▸ **Work to be completed**
Copy every line in the records below that contains the word "برای". Treat the match as case-sensitive.

▸ **Data provided**

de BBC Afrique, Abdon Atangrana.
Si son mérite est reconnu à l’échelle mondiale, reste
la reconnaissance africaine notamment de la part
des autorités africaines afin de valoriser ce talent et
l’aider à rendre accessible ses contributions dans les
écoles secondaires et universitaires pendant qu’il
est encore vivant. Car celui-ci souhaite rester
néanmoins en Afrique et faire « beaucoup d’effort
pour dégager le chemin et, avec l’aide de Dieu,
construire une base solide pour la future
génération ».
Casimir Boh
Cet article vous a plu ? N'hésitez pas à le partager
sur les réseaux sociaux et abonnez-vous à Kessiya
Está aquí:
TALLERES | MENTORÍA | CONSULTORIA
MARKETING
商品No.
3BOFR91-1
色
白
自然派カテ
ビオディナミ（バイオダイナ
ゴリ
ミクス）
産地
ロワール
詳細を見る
...
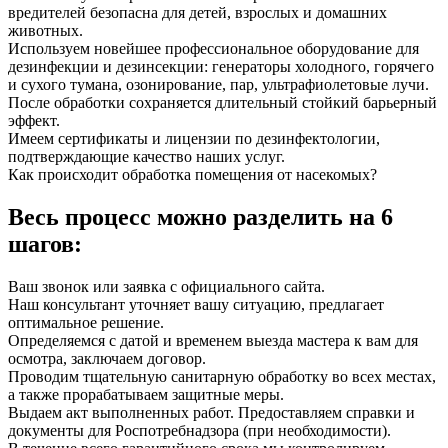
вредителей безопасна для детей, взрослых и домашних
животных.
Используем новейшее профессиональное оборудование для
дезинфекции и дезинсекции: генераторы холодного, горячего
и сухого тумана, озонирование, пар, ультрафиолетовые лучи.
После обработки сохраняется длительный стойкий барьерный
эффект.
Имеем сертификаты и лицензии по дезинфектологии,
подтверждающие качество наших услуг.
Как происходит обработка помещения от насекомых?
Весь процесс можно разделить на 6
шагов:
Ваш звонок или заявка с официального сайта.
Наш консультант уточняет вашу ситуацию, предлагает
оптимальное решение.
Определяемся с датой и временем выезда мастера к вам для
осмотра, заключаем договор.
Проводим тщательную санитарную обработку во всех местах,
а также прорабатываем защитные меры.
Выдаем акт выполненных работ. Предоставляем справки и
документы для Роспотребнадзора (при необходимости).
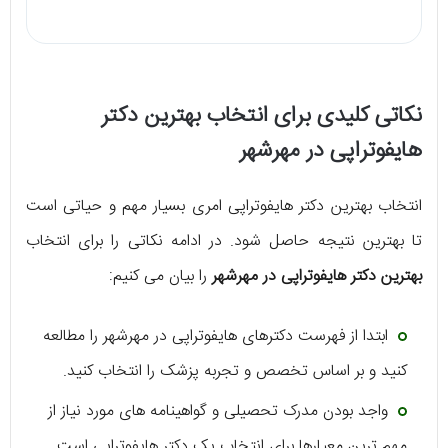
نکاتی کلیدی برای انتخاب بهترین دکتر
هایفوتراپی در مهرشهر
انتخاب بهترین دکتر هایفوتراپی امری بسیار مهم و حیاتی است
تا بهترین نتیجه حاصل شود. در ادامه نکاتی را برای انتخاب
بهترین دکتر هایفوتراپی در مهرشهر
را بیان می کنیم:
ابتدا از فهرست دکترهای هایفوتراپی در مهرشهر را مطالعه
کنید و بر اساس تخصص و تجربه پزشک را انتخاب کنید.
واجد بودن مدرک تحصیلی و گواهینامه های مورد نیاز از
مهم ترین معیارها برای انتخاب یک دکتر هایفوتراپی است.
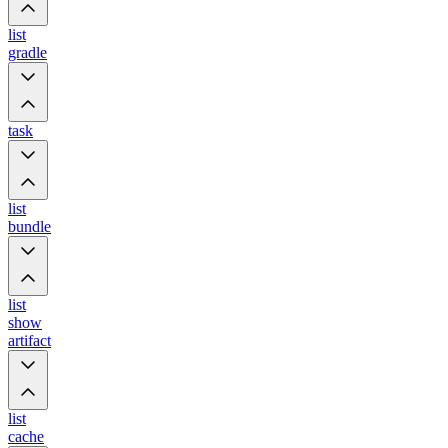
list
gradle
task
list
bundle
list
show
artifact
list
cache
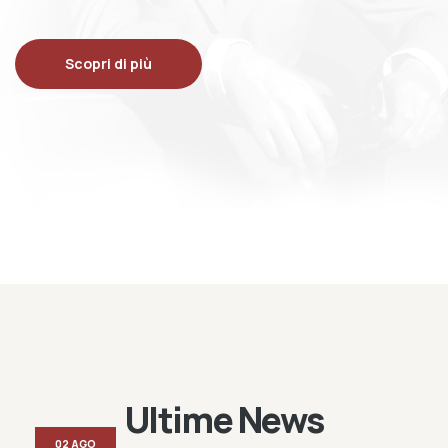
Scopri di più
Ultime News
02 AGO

▸ **Solution to this exercise**
نکاتی کلیدی برای انتخاب بهترین دکتر
تا بهترین نتیجه حاصل شود. در ادامه نکاتی را برای انتخاب
مهم ترین معیارها برای انتخاب یک دکتر هایفوتراپی است.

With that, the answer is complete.